Task to complete >>
Whenever "lines" appears in a line of the entries below, that line counts; give the total only.

*****

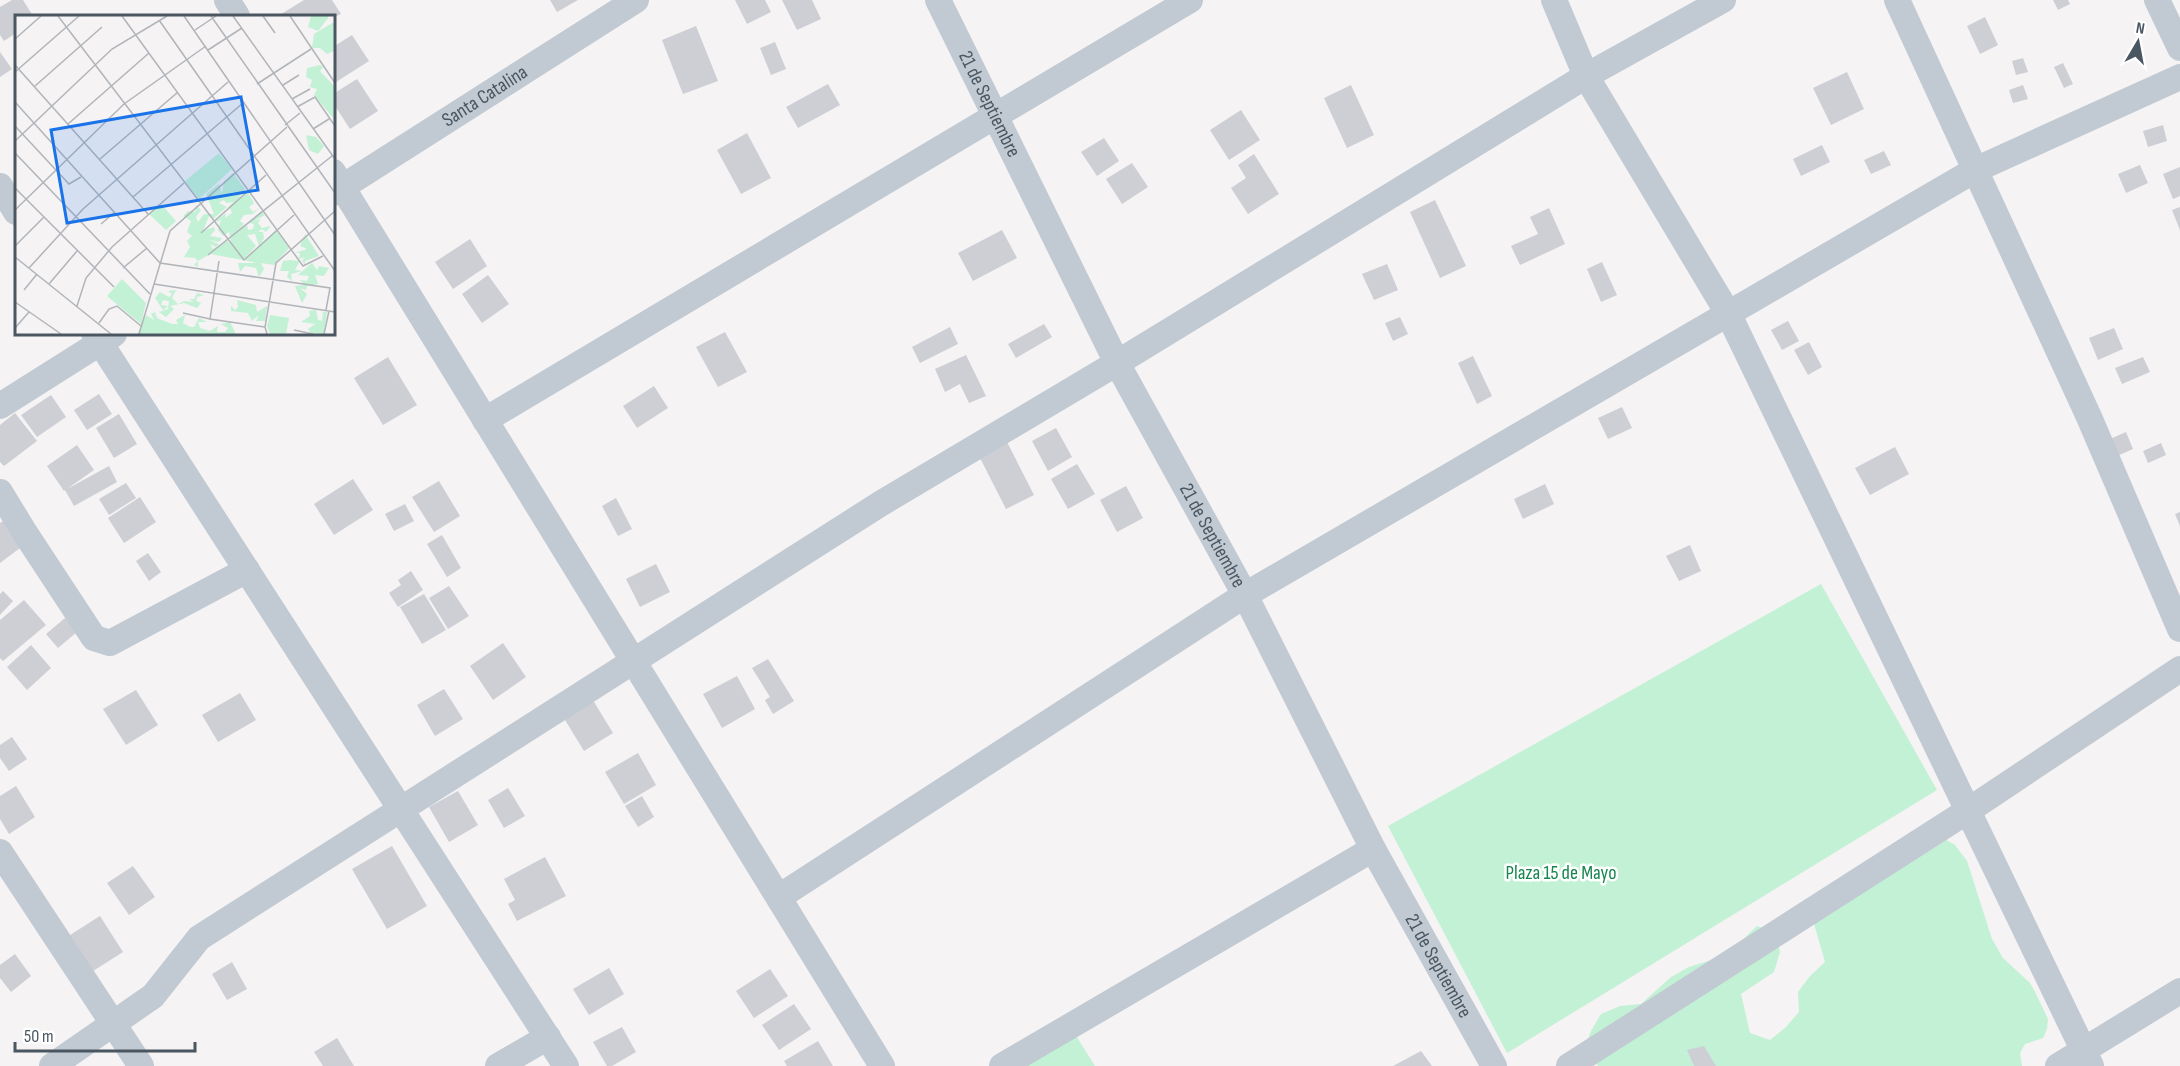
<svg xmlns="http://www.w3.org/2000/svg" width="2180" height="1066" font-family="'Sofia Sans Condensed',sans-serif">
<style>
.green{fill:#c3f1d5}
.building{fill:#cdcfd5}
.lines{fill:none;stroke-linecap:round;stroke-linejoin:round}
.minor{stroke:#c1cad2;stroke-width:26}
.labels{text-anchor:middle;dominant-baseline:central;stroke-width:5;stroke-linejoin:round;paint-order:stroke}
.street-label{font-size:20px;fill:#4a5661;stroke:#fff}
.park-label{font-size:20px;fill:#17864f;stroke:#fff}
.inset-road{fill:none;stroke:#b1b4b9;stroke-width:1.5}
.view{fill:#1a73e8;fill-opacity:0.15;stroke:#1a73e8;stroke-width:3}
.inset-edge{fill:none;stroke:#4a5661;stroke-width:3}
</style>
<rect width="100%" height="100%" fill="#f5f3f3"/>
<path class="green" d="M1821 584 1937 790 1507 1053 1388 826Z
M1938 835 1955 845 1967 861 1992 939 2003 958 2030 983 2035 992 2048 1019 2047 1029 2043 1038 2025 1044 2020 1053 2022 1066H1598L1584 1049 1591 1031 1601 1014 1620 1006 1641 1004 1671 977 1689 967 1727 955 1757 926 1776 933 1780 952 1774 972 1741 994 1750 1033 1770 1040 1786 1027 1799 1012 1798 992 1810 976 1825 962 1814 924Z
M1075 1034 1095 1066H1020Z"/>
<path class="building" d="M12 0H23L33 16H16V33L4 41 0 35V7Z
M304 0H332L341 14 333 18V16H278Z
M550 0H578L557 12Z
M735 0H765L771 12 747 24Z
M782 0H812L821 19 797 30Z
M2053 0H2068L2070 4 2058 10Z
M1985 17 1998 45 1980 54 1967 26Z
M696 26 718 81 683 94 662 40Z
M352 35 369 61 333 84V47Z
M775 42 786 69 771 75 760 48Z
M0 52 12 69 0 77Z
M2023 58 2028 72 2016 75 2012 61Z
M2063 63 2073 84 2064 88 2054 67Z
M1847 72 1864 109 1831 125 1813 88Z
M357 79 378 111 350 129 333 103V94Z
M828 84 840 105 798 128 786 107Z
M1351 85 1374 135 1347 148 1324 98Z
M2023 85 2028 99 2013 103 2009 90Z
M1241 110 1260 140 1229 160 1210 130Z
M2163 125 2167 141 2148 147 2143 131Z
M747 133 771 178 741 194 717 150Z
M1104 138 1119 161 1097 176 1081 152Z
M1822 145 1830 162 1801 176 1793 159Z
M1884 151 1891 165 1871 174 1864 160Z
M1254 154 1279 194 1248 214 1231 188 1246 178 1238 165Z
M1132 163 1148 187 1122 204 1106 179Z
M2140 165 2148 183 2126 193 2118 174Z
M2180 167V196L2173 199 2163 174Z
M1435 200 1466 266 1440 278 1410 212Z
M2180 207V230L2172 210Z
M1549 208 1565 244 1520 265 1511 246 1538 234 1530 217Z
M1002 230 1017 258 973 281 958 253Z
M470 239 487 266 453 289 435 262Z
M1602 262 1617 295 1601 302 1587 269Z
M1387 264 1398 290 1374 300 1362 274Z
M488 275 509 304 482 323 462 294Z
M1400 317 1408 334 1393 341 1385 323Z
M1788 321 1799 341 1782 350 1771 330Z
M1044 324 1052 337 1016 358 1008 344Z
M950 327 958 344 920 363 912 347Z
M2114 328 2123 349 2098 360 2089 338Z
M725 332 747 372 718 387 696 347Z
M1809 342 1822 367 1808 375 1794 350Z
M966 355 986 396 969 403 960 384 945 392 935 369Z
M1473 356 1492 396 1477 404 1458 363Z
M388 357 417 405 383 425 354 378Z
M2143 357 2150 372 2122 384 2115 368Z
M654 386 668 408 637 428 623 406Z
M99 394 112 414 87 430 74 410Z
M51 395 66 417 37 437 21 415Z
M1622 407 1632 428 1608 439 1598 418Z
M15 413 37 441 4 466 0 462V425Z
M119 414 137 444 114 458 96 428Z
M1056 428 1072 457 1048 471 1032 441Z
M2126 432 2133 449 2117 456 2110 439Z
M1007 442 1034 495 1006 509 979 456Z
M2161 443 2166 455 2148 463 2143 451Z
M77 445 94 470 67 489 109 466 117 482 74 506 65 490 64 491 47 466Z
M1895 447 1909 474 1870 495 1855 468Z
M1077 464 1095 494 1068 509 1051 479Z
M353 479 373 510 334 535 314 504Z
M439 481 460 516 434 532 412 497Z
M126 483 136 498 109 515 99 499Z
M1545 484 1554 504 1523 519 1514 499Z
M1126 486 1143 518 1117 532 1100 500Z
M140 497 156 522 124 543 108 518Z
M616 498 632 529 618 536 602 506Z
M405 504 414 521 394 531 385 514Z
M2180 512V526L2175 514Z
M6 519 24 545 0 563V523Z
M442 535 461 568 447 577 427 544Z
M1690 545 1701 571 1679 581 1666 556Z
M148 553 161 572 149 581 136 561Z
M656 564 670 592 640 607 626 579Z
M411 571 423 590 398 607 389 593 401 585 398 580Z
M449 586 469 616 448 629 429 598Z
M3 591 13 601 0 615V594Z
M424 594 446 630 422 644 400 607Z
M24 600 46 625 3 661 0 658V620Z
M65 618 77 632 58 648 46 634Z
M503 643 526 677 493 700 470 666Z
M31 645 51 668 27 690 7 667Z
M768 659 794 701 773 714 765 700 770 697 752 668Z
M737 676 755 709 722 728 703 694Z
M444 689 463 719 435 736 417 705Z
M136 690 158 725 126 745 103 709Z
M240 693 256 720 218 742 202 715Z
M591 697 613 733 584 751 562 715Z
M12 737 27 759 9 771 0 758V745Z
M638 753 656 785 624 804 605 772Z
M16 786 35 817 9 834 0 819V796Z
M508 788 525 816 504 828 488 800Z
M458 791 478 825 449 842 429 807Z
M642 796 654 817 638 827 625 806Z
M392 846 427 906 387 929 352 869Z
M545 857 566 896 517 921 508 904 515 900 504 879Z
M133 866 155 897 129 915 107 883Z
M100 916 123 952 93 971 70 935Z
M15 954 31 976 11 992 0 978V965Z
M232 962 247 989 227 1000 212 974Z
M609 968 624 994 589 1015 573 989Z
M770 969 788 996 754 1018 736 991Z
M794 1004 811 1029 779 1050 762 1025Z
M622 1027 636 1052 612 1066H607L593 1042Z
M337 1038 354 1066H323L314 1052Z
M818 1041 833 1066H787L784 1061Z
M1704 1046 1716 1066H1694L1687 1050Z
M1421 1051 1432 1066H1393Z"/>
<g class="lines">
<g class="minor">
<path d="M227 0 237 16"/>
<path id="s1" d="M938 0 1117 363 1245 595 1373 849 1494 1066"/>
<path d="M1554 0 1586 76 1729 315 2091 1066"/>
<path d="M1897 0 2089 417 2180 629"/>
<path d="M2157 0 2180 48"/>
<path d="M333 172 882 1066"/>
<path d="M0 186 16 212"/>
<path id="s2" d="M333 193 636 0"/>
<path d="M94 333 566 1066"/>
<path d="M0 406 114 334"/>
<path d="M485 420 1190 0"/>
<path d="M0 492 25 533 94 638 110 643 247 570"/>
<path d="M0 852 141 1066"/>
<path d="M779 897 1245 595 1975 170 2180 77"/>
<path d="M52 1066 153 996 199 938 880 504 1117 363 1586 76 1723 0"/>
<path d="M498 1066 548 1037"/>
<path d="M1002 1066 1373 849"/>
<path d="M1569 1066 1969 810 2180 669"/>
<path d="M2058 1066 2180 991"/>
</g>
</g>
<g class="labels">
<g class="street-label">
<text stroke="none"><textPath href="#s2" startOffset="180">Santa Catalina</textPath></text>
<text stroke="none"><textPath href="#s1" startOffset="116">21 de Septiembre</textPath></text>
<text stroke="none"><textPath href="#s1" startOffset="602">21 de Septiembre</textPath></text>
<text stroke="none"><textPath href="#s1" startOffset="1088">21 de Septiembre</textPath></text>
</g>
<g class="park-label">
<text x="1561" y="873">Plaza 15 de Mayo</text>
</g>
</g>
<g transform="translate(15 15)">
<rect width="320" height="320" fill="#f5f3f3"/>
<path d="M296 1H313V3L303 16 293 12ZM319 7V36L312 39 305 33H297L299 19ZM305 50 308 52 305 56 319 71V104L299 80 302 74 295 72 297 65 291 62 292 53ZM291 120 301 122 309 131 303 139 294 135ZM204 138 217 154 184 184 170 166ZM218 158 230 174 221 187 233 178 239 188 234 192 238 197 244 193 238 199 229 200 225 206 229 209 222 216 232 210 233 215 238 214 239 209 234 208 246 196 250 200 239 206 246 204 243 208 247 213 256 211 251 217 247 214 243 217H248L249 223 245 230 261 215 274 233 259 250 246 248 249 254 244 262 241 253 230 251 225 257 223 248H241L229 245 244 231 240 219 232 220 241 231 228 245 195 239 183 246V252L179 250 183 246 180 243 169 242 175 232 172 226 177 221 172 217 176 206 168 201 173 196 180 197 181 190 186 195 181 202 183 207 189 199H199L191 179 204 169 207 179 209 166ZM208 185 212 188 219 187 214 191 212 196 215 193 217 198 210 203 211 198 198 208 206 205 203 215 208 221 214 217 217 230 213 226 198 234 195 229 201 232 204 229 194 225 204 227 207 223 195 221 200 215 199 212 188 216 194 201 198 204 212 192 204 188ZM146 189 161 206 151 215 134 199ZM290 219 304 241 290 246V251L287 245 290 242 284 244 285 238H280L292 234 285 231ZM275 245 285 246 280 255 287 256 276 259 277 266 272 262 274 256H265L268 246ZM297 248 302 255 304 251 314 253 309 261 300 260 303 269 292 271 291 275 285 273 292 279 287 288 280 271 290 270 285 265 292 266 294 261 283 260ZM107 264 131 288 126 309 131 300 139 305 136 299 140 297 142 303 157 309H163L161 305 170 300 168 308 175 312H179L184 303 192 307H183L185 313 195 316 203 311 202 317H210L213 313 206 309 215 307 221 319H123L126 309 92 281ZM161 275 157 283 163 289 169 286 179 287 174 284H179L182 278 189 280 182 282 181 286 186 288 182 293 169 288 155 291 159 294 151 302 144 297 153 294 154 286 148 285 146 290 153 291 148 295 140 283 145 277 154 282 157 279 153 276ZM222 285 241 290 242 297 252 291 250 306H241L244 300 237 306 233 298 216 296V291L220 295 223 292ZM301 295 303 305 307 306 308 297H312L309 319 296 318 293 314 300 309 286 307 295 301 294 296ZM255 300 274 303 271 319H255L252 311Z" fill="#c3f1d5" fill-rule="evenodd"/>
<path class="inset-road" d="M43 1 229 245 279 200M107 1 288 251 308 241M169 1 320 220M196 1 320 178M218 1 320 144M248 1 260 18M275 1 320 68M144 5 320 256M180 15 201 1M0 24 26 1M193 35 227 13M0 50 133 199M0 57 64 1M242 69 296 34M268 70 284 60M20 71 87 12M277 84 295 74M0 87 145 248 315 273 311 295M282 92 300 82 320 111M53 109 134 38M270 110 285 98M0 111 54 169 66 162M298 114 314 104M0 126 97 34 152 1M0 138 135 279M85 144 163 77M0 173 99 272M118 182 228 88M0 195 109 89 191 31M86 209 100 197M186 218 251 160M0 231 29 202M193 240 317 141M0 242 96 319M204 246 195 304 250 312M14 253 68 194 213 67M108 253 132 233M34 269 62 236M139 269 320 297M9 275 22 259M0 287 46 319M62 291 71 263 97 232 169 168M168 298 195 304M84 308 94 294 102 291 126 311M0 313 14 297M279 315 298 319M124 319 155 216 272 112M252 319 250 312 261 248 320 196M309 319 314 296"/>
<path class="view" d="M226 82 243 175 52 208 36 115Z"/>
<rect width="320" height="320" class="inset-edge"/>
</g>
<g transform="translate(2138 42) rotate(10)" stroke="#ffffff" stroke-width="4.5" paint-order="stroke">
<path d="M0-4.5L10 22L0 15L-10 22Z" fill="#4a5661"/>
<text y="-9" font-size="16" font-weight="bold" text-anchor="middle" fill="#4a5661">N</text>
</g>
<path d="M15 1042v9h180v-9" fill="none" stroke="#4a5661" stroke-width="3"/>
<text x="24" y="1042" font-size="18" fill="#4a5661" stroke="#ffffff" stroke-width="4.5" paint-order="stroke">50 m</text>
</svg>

*****

Written solution >>
2